_What to produce_
Write out, precisely and in full, each line of the material.

_Data listing_
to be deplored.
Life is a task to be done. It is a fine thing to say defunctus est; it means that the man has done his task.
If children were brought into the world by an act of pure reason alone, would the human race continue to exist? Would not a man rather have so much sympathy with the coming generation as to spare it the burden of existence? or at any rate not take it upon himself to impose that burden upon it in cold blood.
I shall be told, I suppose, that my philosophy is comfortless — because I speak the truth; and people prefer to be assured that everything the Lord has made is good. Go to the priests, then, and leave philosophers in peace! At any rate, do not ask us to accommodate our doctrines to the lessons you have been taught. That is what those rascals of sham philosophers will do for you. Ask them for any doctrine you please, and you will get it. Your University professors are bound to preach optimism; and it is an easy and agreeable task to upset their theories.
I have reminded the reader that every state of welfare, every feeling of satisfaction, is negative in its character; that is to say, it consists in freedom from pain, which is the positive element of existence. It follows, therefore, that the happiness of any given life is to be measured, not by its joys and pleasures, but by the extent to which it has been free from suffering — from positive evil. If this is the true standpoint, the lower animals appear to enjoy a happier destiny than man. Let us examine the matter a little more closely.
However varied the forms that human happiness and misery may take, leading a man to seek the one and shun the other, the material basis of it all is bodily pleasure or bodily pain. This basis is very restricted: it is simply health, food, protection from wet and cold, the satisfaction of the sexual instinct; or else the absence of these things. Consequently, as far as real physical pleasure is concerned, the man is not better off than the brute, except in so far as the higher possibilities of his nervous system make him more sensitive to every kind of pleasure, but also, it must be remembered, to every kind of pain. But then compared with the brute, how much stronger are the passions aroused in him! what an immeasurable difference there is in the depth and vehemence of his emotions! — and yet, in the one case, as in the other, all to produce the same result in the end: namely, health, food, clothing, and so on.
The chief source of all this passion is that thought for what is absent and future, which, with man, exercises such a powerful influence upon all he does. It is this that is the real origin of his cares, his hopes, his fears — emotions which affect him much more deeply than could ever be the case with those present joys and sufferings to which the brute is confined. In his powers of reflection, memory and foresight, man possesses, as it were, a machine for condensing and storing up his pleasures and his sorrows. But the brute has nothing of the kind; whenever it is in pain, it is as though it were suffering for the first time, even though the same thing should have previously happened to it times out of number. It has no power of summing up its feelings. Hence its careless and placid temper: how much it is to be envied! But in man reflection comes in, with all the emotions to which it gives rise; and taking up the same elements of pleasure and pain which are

_Task solution_
to be deplored.
Life is a task to be done. It is a fine thing to say defunctus est; it means that the man has done his task.
If children were brought into the world by an act of pure reason alone, would the human race continue to exist? Would not a man rather have so much sympathy with the coming generation as to spare it the burden of existence? or at any rate not take it upon himself to impose that burden upon it in cold blood.
I shall be told, I suppose, that my philosophy is comfortless — because I speak the truth; and people prefer to be assured that everything the Lord has made is good. Go to the priests, then, and leave philosophers in peace! At any rate, do not ask us to accommodate our doctrines to the lessons you have been taught. That is what those rascals of sham philosophers will do for you. Ask them for any doctrine you please, and you will get it. Your University professors are bound to preach optimism; and it is an easy and agreeable task to upset their theories.
I have reminded the reader that every state of welfare, every feeling of satisfaction, is negative in its character; that is to say, it consists in freedom from pain, which is the positive element of existence. It follows, therefore, that the happiness of any given life is to be measured, not by its joys and pleasures, but by the extent to which it has been free from suffering — from positive evil. If this is the true standpoint, the lower animals appear to enjoy a happier destiny than man. Let us examine the matter a little more closely.
However varied the forms that human happiness and misery may take, leading a man to seek the one and shun the other, the material basis of it all is bodily pleasure or bodily pain. This basis is very restricted: it is simply health, food, protection from wet and cold, the satisfaction of the sexual instinct; or else the absence of these things. Consequently, as far as real physical pleasure is concerned, the man is not better off than the brute, except in so far as the higher possibilities of his nervous system make him more sensitive to every kind of pleasure, but also, it must be remembered, to every kind of pain. But then compared with the brute, how much stronger are the passions aroused in him! what an immeasurable difference there is in the depth and vehemence of his emotions! — and yet, in the one case, as in the other, all to produce the same result in the end: namely, health, food, clothing, and so on.
The chief source of all this passion is that thought for what is absent and future, which, with man, exercises such a powerful influence upon all he does. It is this that is the real origin of his cares, his hopes, his fears — emotions which affect him much more deeply than could ever be the case with those present joys and sufferings to which the brute is confined. In his powers of reflection, memory and foresight, man possesses, as it were, a machine for condensing and storing up his pleasures and his sorrows. But the brute has nothing of the kind; whenever it is in pain, it is as though it were suffering for the first time, even though the same thing should have previously happened to it times out of number. It has no power of summing up its feelings. Hence its careless and placid temper: how much it is to be envied! But in man reflection comes in, with all the emotions to which it gives rise; and taking up the same elements of pleasure and pain which are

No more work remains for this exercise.